HADAR combines thermal physics, infrared imaging and machine learning to pave the way to fully passive and physics-aware machine perception. (Image: Purdue University)

A new thermal imaging method could improve the awareness of automated robots and vehicles, especially in darkness, researchers say. 

The method, called heat-assisted detection and ranging (HADAR), is being developed by researchers at Purdue University, US. It combines thermal physics, infrared imaging and machine learning in an attempt to pave the way to fully passive and physics-aware machine perception, the team says.

The initial applications of HADAR, according to the researchers, are automated vehicles and robots that interact with humans in complex environments, with further possible uses in agriculture, defence, geosciences, health care, and wildlife monitoring.

HADAR was developed by Zubin Jacob, Elmore Associate Professor of Electrical and Computer Engineering, and research scientist Fanglin Bao.

Bao said: “HADAR vividly recovers the texture from the cluttered heat signal and accurately disentangles temperature, emissivity and texture, or TeX, of all objects in a scene. It sees texture and depth through the darkness as if it were day and also perceives physical attributes beyond RGB, or red, green and blue, visible imaging or conventional thermal sensing. It is surprising that it is possible to see through pitch darkness like broad daylight.”

The team tested HADAR TeX vision using an off-road nighttime scene.

He added: “HADAR TeX vision recovered textures and overcame the ghosting effect.
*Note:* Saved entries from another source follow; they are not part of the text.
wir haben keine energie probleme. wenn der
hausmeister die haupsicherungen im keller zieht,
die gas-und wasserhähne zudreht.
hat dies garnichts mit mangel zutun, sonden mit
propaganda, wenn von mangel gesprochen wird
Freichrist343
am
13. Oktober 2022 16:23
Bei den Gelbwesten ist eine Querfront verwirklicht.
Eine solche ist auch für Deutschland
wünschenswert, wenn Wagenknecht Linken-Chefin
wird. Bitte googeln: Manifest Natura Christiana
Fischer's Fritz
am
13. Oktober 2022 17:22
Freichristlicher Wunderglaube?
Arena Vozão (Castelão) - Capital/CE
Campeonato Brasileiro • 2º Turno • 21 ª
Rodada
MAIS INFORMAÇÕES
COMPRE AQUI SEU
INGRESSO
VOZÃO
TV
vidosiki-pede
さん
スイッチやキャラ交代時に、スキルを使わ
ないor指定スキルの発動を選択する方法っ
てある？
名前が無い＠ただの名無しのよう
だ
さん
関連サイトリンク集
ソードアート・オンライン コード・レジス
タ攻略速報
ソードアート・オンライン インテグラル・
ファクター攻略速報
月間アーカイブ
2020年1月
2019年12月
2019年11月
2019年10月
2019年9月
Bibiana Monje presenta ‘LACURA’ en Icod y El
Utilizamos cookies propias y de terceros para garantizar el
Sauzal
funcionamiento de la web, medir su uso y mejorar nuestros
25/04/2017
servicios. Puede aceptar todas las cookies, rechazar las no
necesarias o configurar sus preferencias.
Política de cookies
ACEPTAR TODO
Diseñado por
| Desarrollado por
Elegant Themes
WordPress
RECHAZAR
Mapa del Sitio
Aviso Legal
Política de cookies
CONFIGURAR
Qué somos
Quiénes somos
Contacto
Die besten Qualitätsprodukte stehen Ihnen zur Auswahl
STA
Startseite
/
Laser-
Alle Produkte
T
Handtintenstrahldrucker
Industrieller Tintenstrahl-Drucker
It recovered fine textures such as water ripples, bark wrinkles and culverts in addition to details about the grassy land.”

Traditional active sensors such as LiDAR, radar, and sonar emit and receive signals to gather 3D scene information, but as they scale up, they encounter issues like signal interference and eye safety concerns, the researchers say, while video cameras relying on ambient illumination are advantageous, they struggle in low-light scenarios like nighttime, fog, or rain.

“Objects and their environment constantly emit and scatter thermal radiation, leading to textureless images famously known as the ‘ghosting effect,’” Bao said. “Thermal pictures of a person’s face show only contours and some temperature contrast; there are no features, making it seem like you have seen a ghost. This loss of information, texture and features is a roadblock for machine perception using heat radiation.”

“Our work builds the information-theoretic foundations of thermal perception to show that pitch darkness carries the same amount of information as broad daylight. Evolution has made human beings biased toward the daytime. Machine perception of the future will overcome this long-standing dichotomy between day and night,” Jacob said.

“The current sensor is large and heavy since HADAR algorithms require many colours of invisible infrared radiation,” Bao said. “To apply it to self-driving cars or robots, we need to bring down the size and price while also making the cameras faster. The current sensor takes around one second to create one image, but for autonomous cars, we need around 30 to 60-hertz frame rate, or frames per second.”